Der Europäische Biber (Castor fiber)

NP Unteres Odertal 2013

stand im letzten Jahrhundert kurz vor der Ausrottung und konnte nur durch gezielte Schutzmaßnahmen (Auswilderungen) gerettet werden.
Seitdem  breitet er sich europaweit wieder aus. Speziell im Nationalpark Unteres Odertal ist eine sprunghafte Zunahme der Bestände festzustellen.

Grund für ihre Bejagung war und ist ihr sehr dichtes Fell und das sehr schmackhafte Fleisch. Besonders unbeliebt macht er sich bei der Forstwirtschaft, da er durch seine Fällarbeiten an Bäumen erhebliche Schäden anrichtet.
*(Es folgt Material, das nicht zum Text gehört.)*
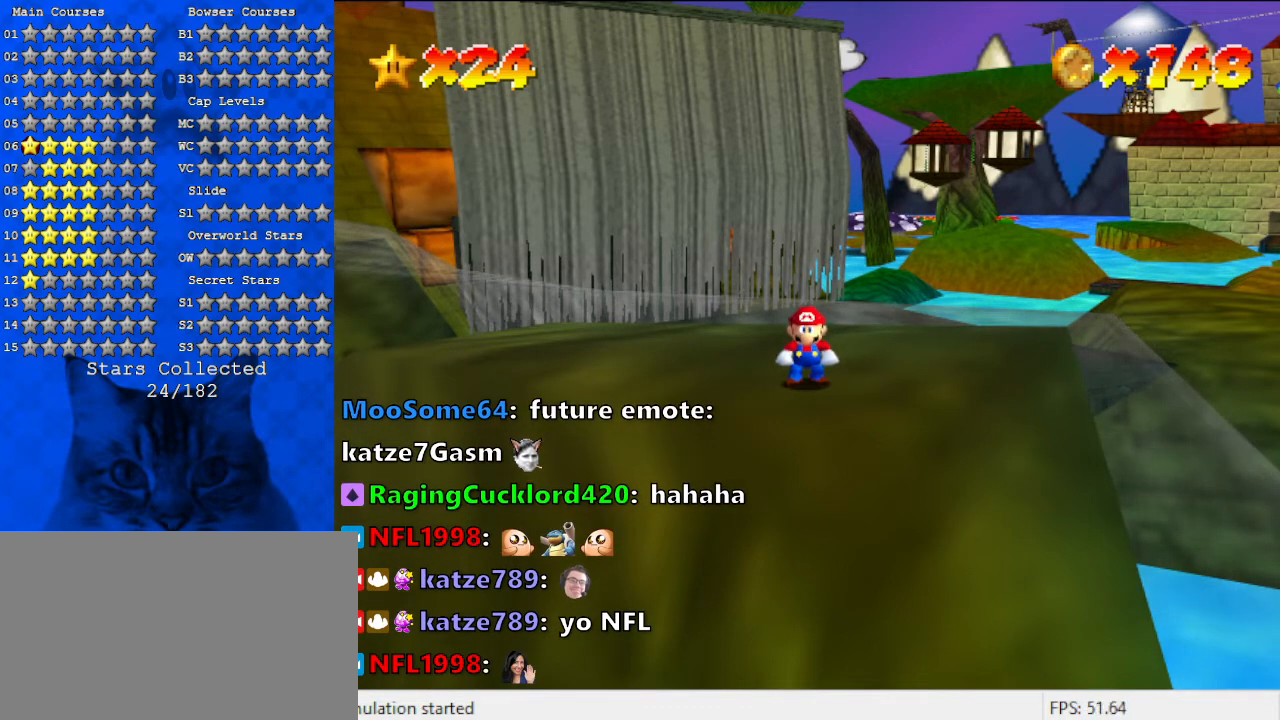
{"keys": [], "events": [[67, "a", "down"], [100, "a", "up"], [233, "s", "down"], [367, "s", "up"]]}
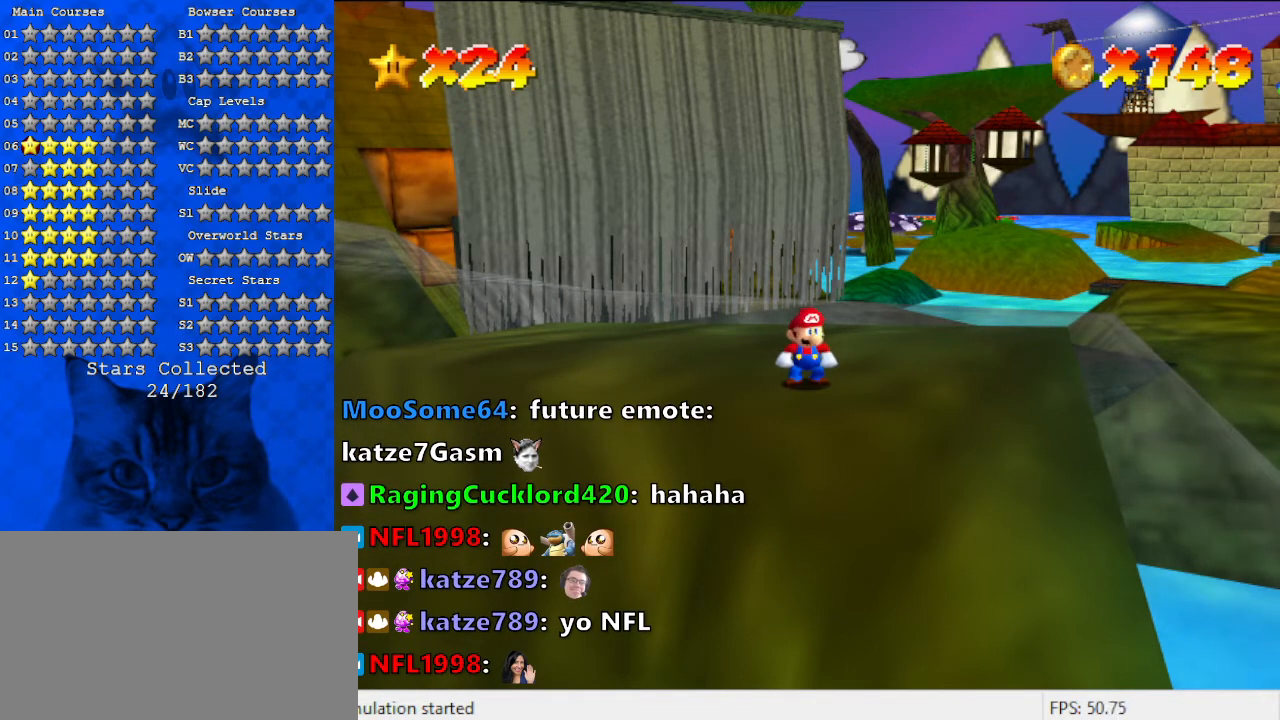
{"keys": [], "events": []}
Aktuell muß festgestellt werden, daß in Folge von Überschwemmungen/ Hochwasser im NP Unteres Odertal (2010), die Biber massiv Deichabschnitte mit ihren Röhren in ihrer Standfestigkeit beschädigt haben. Die Beseitigung der Schäden ist sehr kostenintensiv, da die Röhren  aufwendig saniert  und zusätzlich vor weiteren "Baumaßnahmen" der Tiere mit Gittermatten aus Zinkstahl versehen werden müssen.Jetzt sind sogar Stimmen laut geworden die den Bestand zu reduzieren wollen, jedoch wird dabei übersehen, daß die Art unter Artenschutz steht!Die Gesamtlänge des Bibers beträgt  bis zu 1,40m incl. Schwanz. Ihr Gewicht liegt bei max.35 kg und sie können bis zu 20 Jahre alt werden. Haupterkennungsmerkmal der Biber ist der abgeplattete Schwanz, der eine lederartige Haut aufweist. Man nennt diesen auch Kelle. Zwischen den Hinterfüßen haben sie Schwimmhäute, die ihnen ausgezeichnete Schwimm/Taucheigenschaften garantieren.Das Wasser ist ihr Hauptlebensraum, bevorzugt leben sie an fließenden und stehenden Gewässern und deren Uferbereiche. Biber leben in Einehe. Das Revier eines Biberpaares kann aus zwei Generationen von Jungtieren bestehen. Das Revier umfasst je nach Nahrungsangebot ca. ein bis drei km². Die Reviergrenzen werden mit einem öligen Sekret aus einer Drüse im Afterbereich markiert. Dieses Sekret bezeichnet man auch als Bibergeil. Sie verteidigen ihr Revier gegen alle Artgenossen vehement.

Lebensformen:
Biber leben in selbstgebauten Biberburgen. Sie bestehen aus Ästen, Zweigen und Erdmaterialien. Der Eingang befindet sich unterhalb des Wasserspiegels, der Wohnkessel selbst liegt über diesem und ist ca. zwei m² groß. Fällt die Burg trocken, wird sie verlassen, da sonst Feinde Zugang zu ihr hätten. Auch in Uferböschungen gräbt sich der Biber eine Höhle hinein und vernetzt sie mit so genannten Biberröhren. Das können Fressröhren und Fluchtröhren sein.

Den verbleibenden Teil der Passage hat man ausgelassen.